The Coca-Cola commection goes back to William Wardlaw Jr., who helped Ernest Woodruff raise the money to acquire a controlling interest in The Coca-Cola Company. Ernest Woodruff’s son, Robert Winship Woodruff, was elected president of the company four years later.

Dunwoody was a popular place for executives living in Buckhead and Atlanta to build a summer home during the 1930’s.  Current owner of the Wardlaw Home Dr. Paris says the closer location of Dunwoody as compared to the north Georgia mountains or Georgia beaches was convenient for bankers who sometimes worked long hours or Saturdays. Other bankers with summer homes included Baxter Maddox, Mills B. Lane Jr. and William Akers.

Dr.

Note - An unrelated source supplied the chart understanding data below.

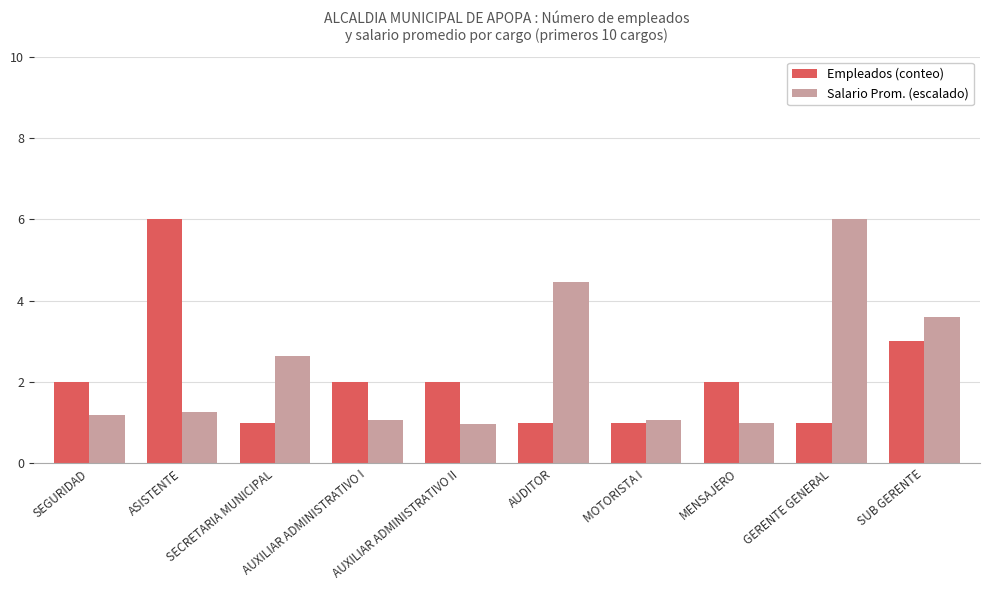

What is the difference between the Salario Prom. (escalado) values at AUDITOR and AUXILIAR ADMINISTRATIVO I?

3.4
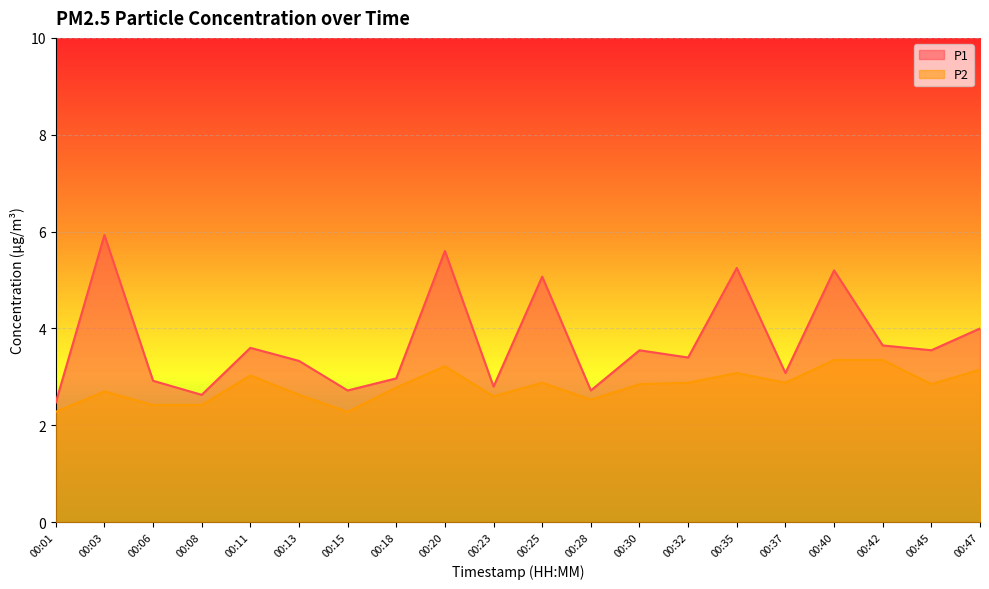

At how many categories does at least one series exceed 4?

5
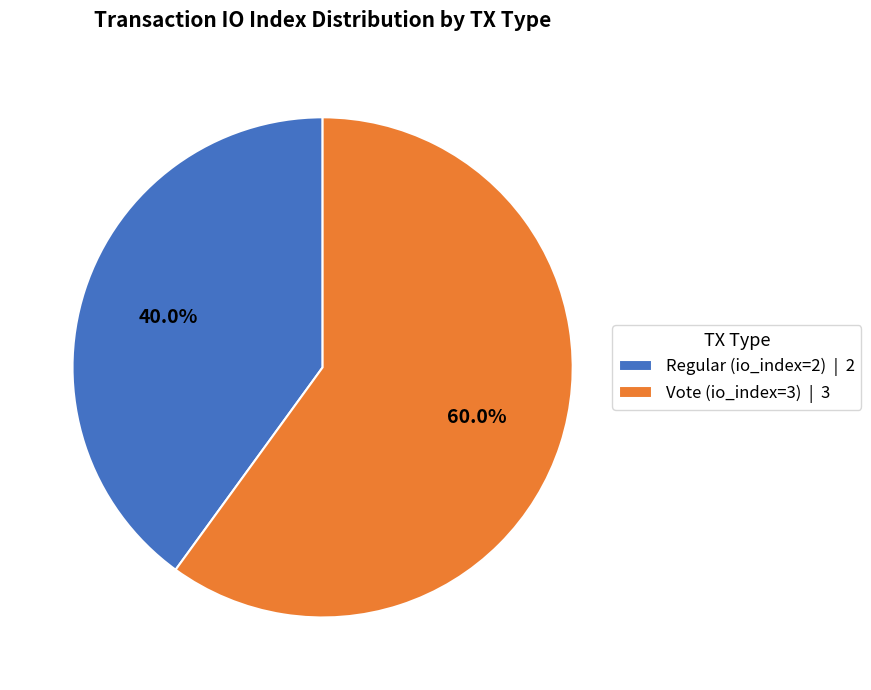

Is there any slice that represents more than half of the pie?

Yes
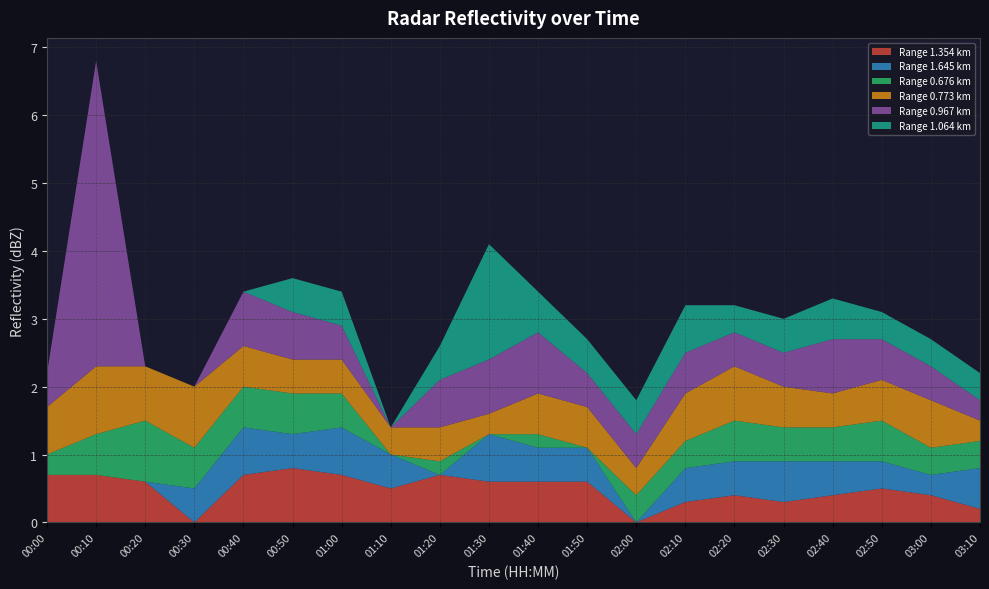

Reading left to right, list all the values displayed in this chart.

1.354: 00:00=0.7	00:10=0.7	00:20=0.6	00:30=0.0	00:40=0.7	00:50=0.8	01:00=0.7	01:10=0.5	01:20=0.7	01:30=0.6	01:40=0.6	01:50=0.6	02:00=0.0	02:10=0.3	02:20=0.4	02:30=0.3	02:40=0.4	02:50=0.5	03:00=0.4	03:10=0.2
1.645: 00:00=0.0	00:10=0.0	00:20=0.0	00:30=0.5	00:40=0.7	00:50=0.5	01:00=0.7	01:10=0.5	01:20=0.0	01:30=0.7	01:40=0.5	01:50=0.5	02:00=0.0	02:10=0.5	02:20=0.5	02:30=0.6	02:40=0.5	02:50=0.4	03:00=0.3	03:10=0.6
0.676: 00:00=0.3	00:10=0.6	00:20=0.9	00:30=0.6	00:40=0.6	00:50=0.6	01:00=0.5	01:10=0.0	01:20=0.2	01:30=0.0	01:40=0.2	01:50=0.0	02:00=0.4	02:10=0.4	02:20=0.6	02:30=0.5	02:40=0.5	02:50=0.6	03:00=0.4	03:10=0.4
0.773: 00:00=0.7	00:10=1.0	00:20=0.8	00:30=0.9	00:40=0.6	00:50=0.5	01:00=0.5	01:10=0.4	01:20=0.5	01:30=0.3	01:40=0.6	01:50=0.6	02:00=0.4	02:10=0.7	02:20=0.8	02:30=0.6	02:40=0.5	02:50=0.6	03:00=0.7	03:10=0.3
0.967: 00:00=0.5	00:10=4.5	00:20=0.0	00:30=0.0	00:40=0.8	00:50=0.7	01:00=0.5	01:10=0.0	01:20=0.7	01:30=0.8	01:40=0.9	01:50=0.5	02:00=0.5	02:10=0.6	02:20=0.5	02:30=0.5	02:40=0.8	02:50=0.6	03:00=0.5	03:10=0.3
1.064: 00:00=0.0	00:10=0.0	00:20=0.0	00:30=0.0	00:40=0.0	00:50=0.5	01:00=0.5	01:10=0.0	01:20=0.5	01:30=1.7	01:40=0.6	01:50=0.5	02:00=0.5	02:10=0.7	02:20=0.4	02:30=0.5	02:40=0.6	02:50=0.4	03:00=0.4	03:10=0.4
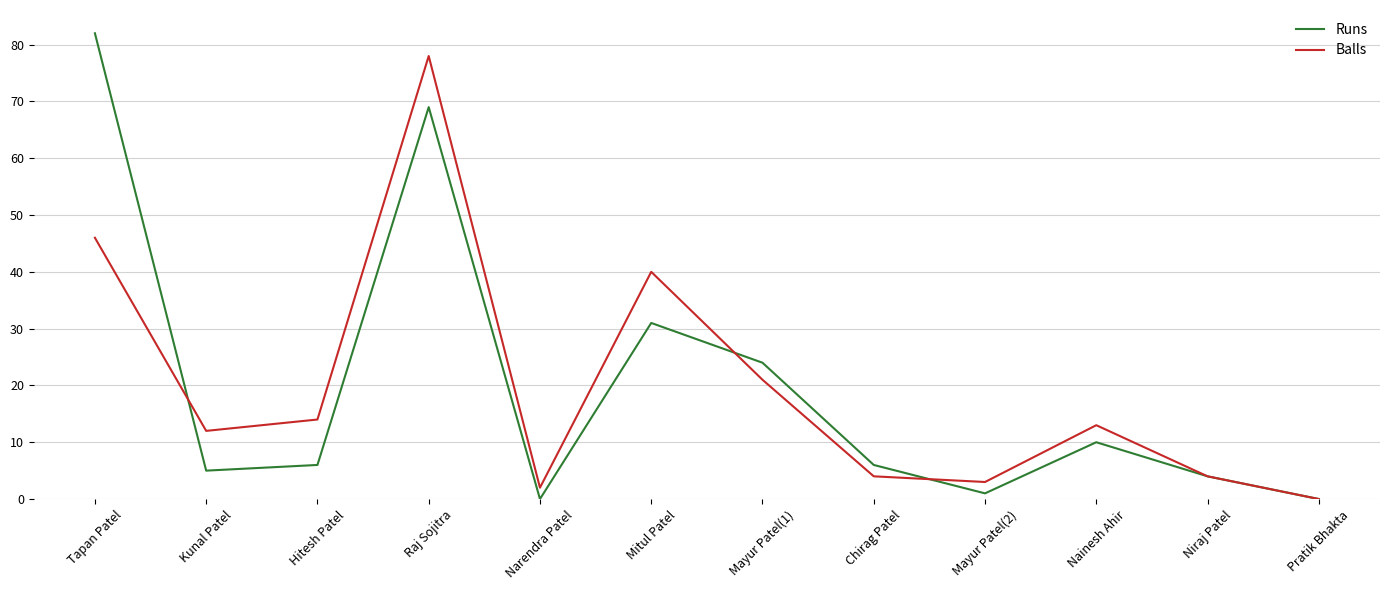

Is it true that Balls equals 24 at Tapan Patel?

False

Paris learned more about the heyday of the home when a long time caretaker paid him a visit.  The caretaker told of how up to one hundred guests would visit on the weekends, to enjoy the swimming pool with changing rooms, waterfalls, and beautiful plantings.  Those guests included the Atlanta business leaders of the time, including the Woodruff family.

Wardlaw took great joy in his gardens, which included over ten thousand wild azaleas, trailing arbutus, yellow violets, ferns, trillium, Virginia bluebells, and rhododendron-just to name a few.

When Birdie Wardlaw died in 1968, her son and wife sold all the acreage except 6.5 acres. That 6.5 acres is where the Wardlaw home, The Shack, still stands.